In 1990, David Banks and Stephen Clemesha described six subspecies of Dendrobium speciosum in the Australian Orchid Review, and the names are accepted by the Australian Plant Census:

- Dendrobium speciosum subsp. capricornicum (Clemesha) David P. Banks & Clemesha – commonly known as Capricorn rock orchid, which is usually a lithophyte with between 30 and 50 white flowers between May and August and is found between the Byfield Range, Yeppoon and Rockhampton;

- Dendrobium speciosum subsp. curvicaule (F.M.Bailey) David P. Banks & Clemesha – commonly known as rainforest rock orchid, which is an epiphyte or lithophyte growing in or near rainforest and has between 25 and 45 white or cream-coloured flowers from July to September and grows between Mossman and Paluma in Queensland;

- Dendrobium speciosum subsp. grandiflorum (F.M.Bailey) David P. Banks & Clemesha – commonly known as golden king orchid and which grows on trees or rocks and has between 50 and 150 relatively large, creamy yellow to bright yellow flowers from August to October and is found from the Calliope Range to the Bunya Mountains in Queensland;

- Dendrobium speciosum var. hillii (Mast.) David P. Banks & Clemesha – commonly known as pale king orchid and which grows on trees and rocks and has between 70 and 200 crowded white or cream-coloured flowers from August to October and grows between Maleny in Queensland to Mangrove Mountain in New South Wales;

- Dendrobium speciosum subsp. pedunculatum (Clemesha) David P. Banks & Clemesha – commonly known as dwarf rock orchid which grows on rocks and has between 10 and 30 crowded white or cream-coloured flowers from July to August and occurs between the Mount Windsor National Park and the Evelyn Tableland in Queensland;

- Dendrobium speciosum Sm. subsp. speciosum – commonly known as Sydney rock orchid or rock lily which is a lithophyte with between 30 and 100 crowded cream-coloured or dull yellow flowers between August and October and occurs between Bulahdelah and near the Victorian border and as far inland as Mudgee.

The 1889 book The Useful Native Plants of Australia records that common names included "rock lily" and that "the large pseudo-bulbs have been eaten by the aborigines, they, however, contain but little nutritive matter."

== Pollination ==
Potential pollinators of Dendrobium speciosum, such as the stingless bee Tetragonula carbonaria, are attracted to the plant by large, cream to yellow, finely segmented, aromatic inflorescences.

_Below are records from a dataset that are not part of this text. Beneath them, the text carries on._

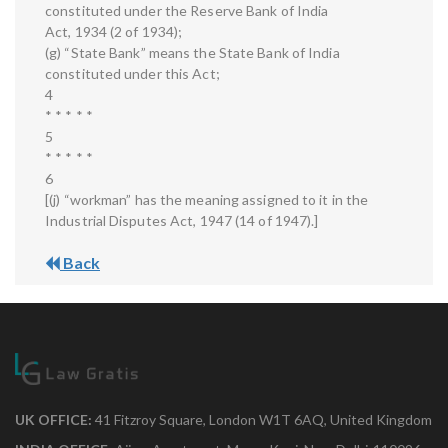
constituted under the Reserve Bank of India
Act, 1934 (2 of 1934);
(g) “State Bank” means the State Bank of India
constituted under this Act;
4
* * * * *
5
* * * * *
6
[(j) “workman” has the meaning assigned to it in the
Industrial Disputes Act, 1947 (14 of 1947).]
Back
UK OFFICE:
41 Fitzroy Square, London W1T 6AQ, United Kingdom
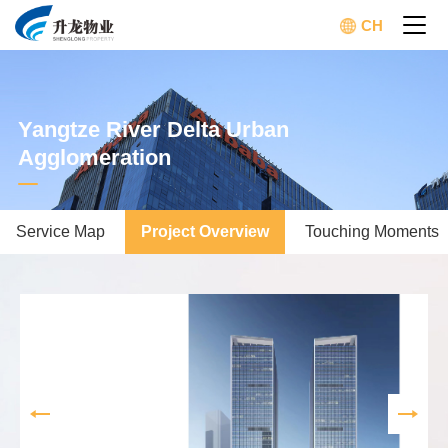
CH
Yangtze River Delta Urban
Agglomeration
Service Map
Project Overview
Touching Moments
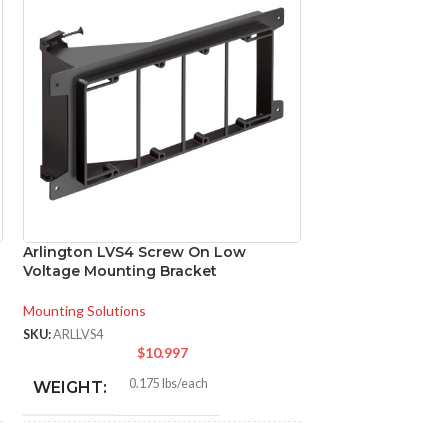
Arlington LVS4 Screw On Low
Arlington SL18BK
Voltage Mounting Bracket
Mounting Bracke
Mounting Solutions
Mounting Solutions
SKU:
ARLLVS4
SKU:
ARLSL18BKT
$
10.997
$
0.175 lbs/each
0.0
WEIGHT:
WEIGHT:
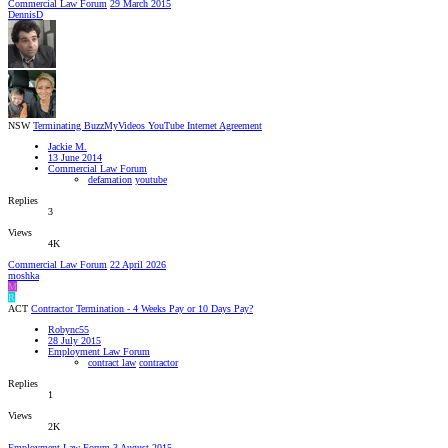
Commercial Law Forum
29 March 2015
DennisD
NSW
Terminating BuzzMyVideos YouTube Internet Agreement
Jackie M.
13 June 2014
Commercial Law Forum
defamation
youtube
Replies
3
Views
4K
Commercial Law Forum
22 April 2026
moshka
M
R
ACT
Contractor Termination - 4 Weeks Pay or 10 Days Pay?
Robync55
28 July 2015
Employment Law Forum
contract law
contractor
Replies
1
Views
2K
Employment Law Forum
3 August 2015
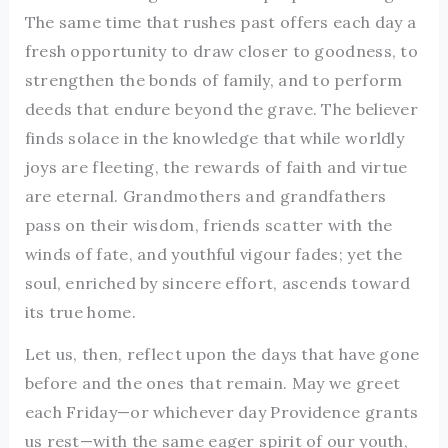
The same time that rushes past offers each day a
fresh opportunity to draw closer to goodness, to
strengthen the bonds of family, and to perform
deeds that endure beyond the grave. The believer
finds solace in the knowledge that while worldly
joys are fleeting, the rewards of faith and virtue
are eternal. Grandmothers and grandfathers
pass on their wisdom, friends scatter with the
winds of fate, and youthful vigour fades; yet the
soul, enriched by sincere effort, ascends toward
its true home.
Let us, then, reflect upon the days that have gone
before and the ones that remain. May we greet
each Friday—or whichever day Providence grants
us rest—with the same eager spirit of our youth,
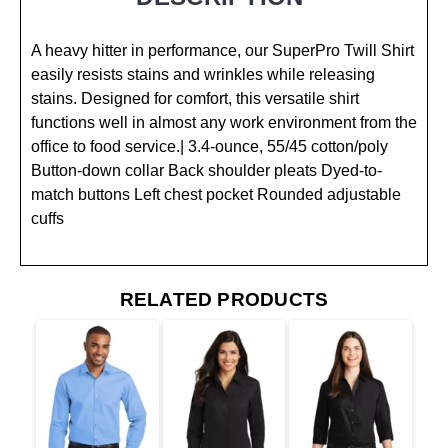
A heavy hitter in performance, our SuperPro Twill Shirt
easily resists stains and wrinkles while releasing
stains. Designed for comfort, this versatile shirt
functions well in almost any work environment from the
office to food service.| 3.4-ounce, 55/45 cotton/poly
Button-down collar Back shoulder pleats Dyed-to-
match buttons Left chest pocket Rounded adjustable
cuffs
RELATED PRODUCTS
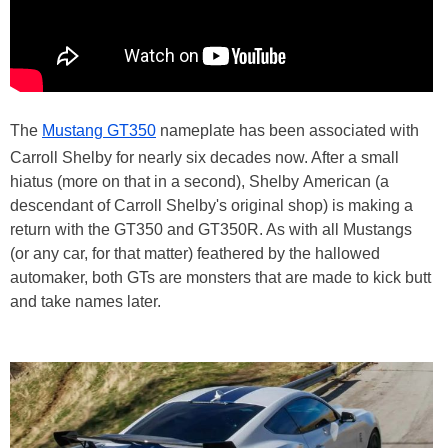
The
Mustang GT350
nameplate has been associated with
Carroll Shelby for nearly six decades now. After a small
hiatus (more on that in a second), Shelby American (a
descendant of Carroll Shelby's original shop) is making a
return with the GT350 and GT350R. As with all Mustangs
(or any car, for that matter) feathered by the hallowed
automaker, both GTs are monsters that are made to kick butt
and take names later.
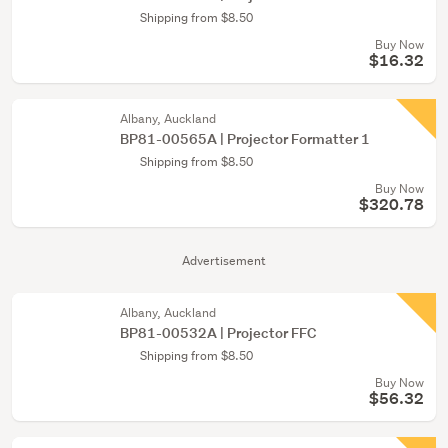
Shipping from $8.50
Buy Now
$16.32
Albany, Auckland
BP81-00565A | Projector Formatter 1
Shipping from $8.50
Buy Now
$320.78
Advertisement
Albany, Auckland
BP81-00532A | Projector FFC
Shipping from $8.50
Buy Now
$56.32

Flowers vary in size within the six recognised varieties of D. speciosum and are pollinated when visited by bees of appropriate size.

== Natural hybrids ==
Dendrobium speciosum subsp. grandiflorum forms a natural hybrid with Dendrobium speciosum subsp. hillii.

==Use in horticulture==
This orchid is popular in cultivation, growing into a large specimen that does well outdoors in climates with a mild winter. It may be grown in an open, coarse orchid growing medium, on a sturdy tree with an open canopy, or as a terrestrial in a well-drained position. It requires very bright light to full sun. Watering is year round in moderation. It is very temperature tolerant as long as it receives good warmth during the growing season. Frost, however, can cause extensive defoliation, an event the plant may require years to recover from. In cultivation D. speciosum can develop extremely large pseudobulbs, and benefits from regular fertilisation. Even in ideal cultivation conditions it may not flower every year, especially so in plants from more southern populations.